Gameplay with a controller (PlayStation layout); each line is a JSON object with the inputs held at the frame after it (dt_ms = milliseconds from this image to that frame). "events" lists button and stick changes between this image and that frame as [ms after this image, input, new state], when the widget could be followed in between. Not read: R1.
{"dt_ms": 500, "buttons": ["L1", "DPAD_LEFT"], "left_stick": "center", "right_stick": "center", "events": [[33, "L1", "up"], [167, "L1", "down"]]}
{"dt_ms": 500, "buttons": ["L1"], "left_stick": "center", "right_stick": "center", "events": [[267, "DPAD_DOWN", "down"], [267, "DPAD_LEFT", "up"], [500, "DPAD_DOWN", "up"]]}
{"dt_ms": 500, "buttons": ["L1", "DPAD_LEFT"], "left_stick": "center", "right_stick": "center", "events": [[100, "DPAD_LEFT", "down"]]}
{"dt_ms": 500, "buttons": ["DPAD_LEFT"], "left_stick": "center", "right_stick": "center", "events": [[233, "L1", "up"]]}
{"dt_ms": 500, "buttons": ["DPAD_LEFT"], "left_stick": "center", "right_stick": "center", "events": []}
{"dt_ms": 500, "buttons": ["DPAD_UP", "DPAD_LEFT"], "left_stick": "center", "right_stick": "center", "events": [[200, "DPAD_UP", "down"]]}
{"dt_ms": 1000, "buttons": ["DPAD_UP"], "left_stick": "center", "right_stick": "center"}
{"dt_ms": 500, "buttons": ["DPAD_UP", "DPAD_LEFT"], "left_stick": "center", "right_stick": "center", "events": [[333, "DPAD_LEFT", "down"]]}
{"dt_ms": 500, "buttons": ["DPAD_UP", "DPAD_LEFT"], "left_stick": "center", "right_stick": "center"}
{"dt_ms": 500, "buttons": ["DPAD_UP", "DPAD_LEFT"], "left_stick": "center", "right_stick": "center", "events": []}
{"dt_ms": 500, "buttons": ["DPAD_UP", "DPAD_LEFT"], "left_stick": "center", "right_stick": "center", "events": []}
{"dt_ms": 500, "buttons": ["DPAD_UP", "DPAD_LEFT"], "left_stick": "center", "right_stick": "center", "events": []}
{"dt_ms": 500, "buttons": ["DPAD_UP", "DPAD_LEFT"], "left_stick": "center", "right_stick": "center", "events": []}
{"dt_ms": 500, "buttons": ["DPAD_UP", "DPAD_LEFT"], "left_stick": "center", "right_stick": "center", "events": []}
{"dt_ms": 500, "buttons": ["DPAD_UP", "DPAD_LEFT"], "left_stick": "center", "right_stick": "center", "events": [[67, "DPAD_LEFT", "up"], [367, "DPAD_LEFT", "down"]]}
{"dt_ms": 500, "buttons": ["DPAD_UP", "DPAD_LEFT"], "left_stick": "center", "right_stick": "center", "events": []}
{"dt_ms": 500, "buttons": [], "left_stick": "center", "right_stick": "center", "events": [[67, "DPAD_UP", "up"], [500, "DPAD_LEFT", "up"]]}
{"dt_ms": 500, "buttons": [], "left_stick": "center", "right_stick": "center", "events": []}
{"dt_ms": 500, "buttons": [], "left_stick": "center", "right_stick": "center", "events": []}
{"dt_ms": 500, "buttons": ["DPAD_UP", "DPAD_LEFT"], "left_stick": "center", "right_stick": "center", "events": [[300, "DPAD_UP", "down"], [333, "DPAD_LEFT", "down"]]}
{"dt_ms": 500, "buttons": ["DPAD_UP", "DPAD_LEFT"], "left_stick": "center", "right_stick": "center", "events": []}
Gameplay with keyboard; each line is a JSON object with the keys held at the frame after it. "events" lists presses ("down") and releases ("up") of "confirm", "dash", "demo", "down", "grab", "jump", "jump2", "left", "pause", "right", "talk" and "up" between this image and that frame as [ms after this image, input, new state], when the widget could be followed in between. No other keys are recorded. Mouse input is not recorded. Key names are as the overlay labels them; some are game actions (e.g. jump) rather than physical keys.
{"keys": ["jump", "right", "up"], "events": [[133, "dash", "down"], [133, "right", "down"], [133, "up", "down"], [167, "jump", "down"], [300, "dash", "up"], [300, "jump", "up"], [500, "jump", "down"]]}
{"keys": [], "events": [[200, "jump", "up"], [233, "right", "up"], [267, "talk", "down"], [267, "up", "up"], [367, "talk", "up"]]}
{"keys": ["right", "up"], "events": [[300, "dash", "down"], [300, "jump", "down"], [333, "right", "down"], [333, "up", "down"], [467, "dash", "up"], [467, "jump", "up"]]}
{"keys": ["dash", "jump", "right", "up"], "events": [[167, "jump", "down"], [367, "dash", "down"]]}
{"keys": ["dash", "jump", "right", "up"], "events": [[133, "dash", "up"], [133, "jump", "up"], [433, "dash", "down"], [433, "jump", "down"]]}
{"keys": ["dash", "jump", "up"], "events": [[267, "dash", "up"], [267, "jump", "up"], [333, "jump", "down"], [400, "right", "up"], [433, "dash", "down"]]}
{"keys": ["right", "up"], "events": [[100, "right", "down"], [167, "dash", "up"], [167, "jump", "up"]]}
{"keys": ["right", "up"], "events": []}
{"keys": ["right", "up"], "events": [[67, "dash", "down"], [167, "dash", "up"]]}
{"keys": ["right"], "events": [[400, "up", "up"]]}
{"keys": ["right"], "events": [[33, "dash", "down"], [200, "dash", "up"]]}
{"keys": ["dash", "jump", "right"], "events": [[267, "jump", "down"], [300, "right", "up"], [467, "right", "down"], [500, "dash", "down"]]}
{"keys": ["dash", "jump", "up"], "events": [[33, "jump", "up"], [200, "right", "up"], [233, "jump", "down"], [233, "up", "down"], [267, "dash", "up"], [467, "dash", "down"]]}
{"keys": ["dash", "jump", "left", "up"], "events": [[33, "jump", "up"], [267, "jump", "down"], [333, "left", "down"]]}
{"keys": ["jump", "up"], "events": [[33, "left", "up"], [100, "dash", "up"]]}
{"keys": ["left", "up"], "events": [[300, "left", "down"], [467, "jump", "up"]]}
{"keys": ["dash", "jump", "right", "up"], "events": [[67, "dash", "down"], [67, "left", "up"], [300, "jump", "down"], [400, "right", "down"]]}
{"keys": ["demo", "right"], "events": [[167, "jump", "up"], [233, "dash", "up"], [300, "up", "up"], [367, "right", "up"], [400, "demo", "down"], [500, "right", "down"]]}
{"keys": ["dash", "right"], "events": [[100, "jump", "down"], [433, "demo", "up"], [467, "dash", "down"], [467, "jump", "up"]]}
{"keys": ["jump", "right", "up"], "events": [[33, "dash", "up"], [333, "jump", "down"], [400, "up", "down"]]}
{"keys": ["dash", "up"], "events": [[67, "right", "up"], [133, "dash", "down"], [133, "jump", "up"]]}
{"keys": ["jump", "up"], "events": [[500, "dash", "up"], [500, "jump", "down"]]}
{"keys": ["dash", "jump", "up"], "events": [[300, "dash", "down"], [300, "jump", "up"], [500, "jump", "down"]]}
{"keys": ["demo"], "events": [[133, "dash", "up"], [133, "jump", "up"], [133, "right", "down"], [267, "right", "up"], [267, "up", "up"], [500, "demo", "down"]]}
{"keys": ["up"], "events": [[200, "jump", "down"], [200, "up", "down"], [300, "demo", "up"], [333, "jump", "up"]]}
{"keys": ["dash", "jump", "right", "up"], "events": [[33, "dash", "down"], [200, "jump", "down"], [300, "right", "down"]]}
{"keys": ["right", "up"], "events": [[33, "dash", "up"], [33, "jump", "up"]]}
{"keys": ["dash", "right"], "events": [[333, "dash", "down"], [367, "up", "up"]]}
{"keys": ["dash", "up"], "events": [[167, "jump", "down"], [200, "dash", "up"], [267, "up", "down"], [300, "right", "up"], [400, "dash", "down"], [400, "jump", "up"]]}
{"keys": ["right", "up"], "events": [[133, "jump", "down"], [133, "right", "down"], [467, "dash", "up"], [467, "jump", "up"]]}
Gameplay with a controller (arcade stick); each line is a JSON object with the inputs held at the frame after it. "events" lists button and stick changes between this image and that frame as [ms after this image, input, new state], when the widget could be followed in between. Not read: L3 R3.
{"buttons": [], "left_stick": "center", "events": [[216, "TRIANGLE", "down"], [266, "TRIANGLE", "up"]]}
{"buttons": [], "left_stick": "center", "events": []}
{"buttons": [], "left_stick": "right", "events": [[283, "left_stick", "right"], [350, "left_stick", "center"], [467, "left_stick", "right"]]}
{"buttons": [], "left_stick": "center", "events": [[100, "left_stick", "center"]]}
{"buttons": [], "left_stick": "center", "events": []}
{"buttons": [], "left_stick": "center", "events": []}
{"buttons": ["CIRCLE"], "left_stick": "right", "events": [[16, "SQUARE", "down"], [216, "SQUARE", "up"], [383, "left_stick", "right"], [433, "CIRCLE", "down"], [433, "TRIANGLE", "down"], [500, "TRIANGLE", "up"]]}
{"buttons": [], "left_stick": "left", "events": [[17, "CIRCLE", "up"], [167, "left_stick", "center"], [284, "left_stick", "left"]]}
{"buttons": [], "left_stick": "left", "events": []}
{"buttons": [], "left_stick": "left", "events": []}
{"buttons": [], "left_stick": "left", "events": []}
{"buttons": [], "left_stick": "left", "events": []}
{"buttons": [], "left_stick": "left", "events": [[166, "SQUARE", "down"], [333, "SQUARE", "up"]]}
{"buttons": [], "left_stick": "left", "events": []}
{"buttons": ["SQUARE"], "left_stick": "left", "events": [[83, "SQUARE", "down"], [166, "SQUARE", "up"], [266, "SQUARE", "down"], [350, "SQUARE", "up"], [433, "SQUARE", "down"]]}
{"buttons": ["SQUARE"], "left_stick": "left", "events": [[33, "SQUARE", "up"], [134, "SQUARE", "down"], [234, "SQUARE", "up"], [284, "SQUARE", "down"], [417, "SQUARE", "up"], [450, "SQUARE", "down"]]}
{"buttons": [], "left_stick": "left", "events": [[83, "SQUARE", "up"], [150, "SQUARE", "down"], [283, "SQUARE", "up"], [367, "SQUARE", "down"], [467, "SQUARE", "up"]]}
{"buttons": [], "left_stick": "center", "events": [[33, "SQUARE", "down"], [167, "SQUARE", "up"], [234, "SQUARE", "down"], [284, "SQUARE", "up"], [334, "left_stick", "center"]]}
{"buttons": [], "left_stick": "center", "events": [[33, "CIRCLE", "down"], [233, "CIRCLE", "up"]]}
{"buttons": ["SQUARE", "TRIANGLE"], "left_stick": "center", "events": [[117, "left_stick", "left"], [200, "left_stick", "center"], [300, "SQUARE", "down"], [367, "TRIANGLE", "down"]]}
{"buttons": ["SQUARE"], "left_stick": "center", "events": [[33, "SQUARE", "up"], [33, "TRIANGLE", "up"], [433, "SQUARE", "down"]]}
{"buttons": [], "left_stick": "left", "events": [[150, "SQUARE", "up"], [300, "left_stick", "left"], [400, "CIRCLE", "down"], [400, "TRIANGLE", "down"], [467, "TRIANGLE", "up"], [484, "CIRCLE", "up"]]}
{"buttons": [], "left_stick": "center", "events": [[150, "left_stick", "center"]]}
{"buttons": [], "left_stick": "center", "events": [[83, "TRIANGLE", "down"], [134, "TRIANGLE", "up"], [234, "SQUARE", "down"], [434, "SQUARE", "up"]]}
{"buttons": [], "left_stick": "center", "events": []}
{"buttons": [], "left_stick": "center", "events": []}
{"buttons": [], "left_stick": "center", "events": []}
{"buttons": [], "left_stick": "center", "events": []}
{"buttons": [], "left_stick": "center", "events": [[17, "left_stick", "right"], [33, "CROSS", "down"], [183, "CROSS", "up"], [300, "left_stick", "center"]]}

■ ■ ■ ■ ■

▶ [What to do]
Among the lines of the data, find every one that holds "could" and copy it.

▶ [Answer for the task]
Gameplay with a controller (PlayStation layout); each line is a JSON object with the inputs held at the frame after it (dt_ms = milliseconds from this image to that frame). "events" lists button and stick changes between this image and that frame as [ms after this image, input, new state], when the widget could be followed in between. Not read: R1.
Gameplay with keyboard; each line is a JSON object with the keys held at the frame after it. "events" lists presses ("down") and releases ("up") of "confirm", "dash", "demo", "down", "grab", "jump", "jump2", "left", "pause", "right", "talk" and "up" between this image and that frame as [ms after this image, input, new state], when the widget could be followed in between. No other keys are recorded. Mouse input is not recorded. Key names are as the overlay labels them; some are game actions (e.g. jump) rather than physical keys.
Gameplay with a controller (arcade stick); each line is a JSON object with the inputs held at the frame after it. "events" lists button and stick changes between this image and that frame as [ms after this image, input, new state], when the widget could be followed in between. Not read: L3 R3.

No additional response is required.